San Marino vs Thomas Muller: Czy granie w minnows jest bezcelowe?
Niemiecki napastnik wszczyna kłótnie o zasługi w eliminacjach do Mistrzostw Świata z udziałem najmniejszych drużyn w Europie

Obrazy Getty 2016
San Marino zadało cios piłkarskim minnowsom, domagając się przeprosin od napastnika Bayernu Monachium Thomasa Mullera w wyniku przewidywalnego uderzenia 8:0 z rąk niemieckich mistrzów świata w piątek.
Po meczu Muller powiedział, że nie „widzi sensu” meczów z takimi drużynami jak San Marino i narzekał na ryzyko, jakie stanowili dla najlepszych graczy.
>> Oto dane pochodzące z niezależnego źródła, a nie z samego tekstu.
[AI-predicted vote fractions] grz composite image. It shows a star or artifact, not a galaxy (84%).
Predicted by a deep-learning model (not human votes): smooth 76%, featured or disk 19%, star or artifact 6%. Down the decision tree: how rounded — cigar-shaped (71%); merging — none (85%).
„Rozumiem, że dla nich gra z mistrzami świata jest czymś wyjątkowym. Rozumiem też, że mogą się bronić tylko twardym atakiem - powiedział. „Z tego powodu jednak zastanawiam się, czy nie są to gry, które niosą ze sobą niepotrzebne ryzyko”.
Dyrektor generalny Bayernu Monachium, Karl-Heinz Rummenigge, dodał swój głos do niemieckich skarg i powiedział: „San Marino nie ma nic wspólnego z zawodową piłką nożną”.
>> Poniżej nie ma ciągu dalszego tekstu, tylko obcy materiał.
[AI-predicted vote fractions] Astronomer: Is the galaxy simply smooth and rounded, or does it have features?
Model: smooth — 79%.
Jednak ich komentarze wywołały wściekłą reakcję ze strony „najsłynniejszych rybek w europejskim futbolu”, donosi codzienne lustro . Alan Gasperoni, dyrektor ds. komunikacji w San Marino, zaciekle dziesięciopunktowy sprzeciw wobec Mullera Facebook .
Oskarża w nim Niemcy o „znęcanie się” i przypomina im, że piłka nożna jest własnością „wszystkich, którzy ją kochają, wśród których, czy nam się to podoba, czy nie, zaliczamy się do nas”.
Wskazuje również, że Serge Gnabry, który w swoim debiucie strzelił hat-tricka, prawdopodobnie cieszył się grą i poważniej wspomniał o pieniądzach, które zebrał mecz, aby wspierać futbol amatorów w San Marino.
Pisarze futbolowi na Codzienna poczta są podzielone w tej sprawie. Słomkowy sondaż dla gazety ujawnił bardzo różne poglądy wokół biurka sportowego.
Matt Barlow zgadza się z Mullerem. „Gry przeciwko drużynom takim jak San Marino to kompletna strata czasu i pieniędzy i nie pomagają międzynarodowemu futbolowi w czasie, gdy walczy on o uratowanie swojego znaczenia” – mówi.
Mike Keegan również jest po stronie Niemców. Nazywa gry „stratą czasu”. Opisał starcia jako „wstydliwe” i mówi, że „nowość minęła lata temu”.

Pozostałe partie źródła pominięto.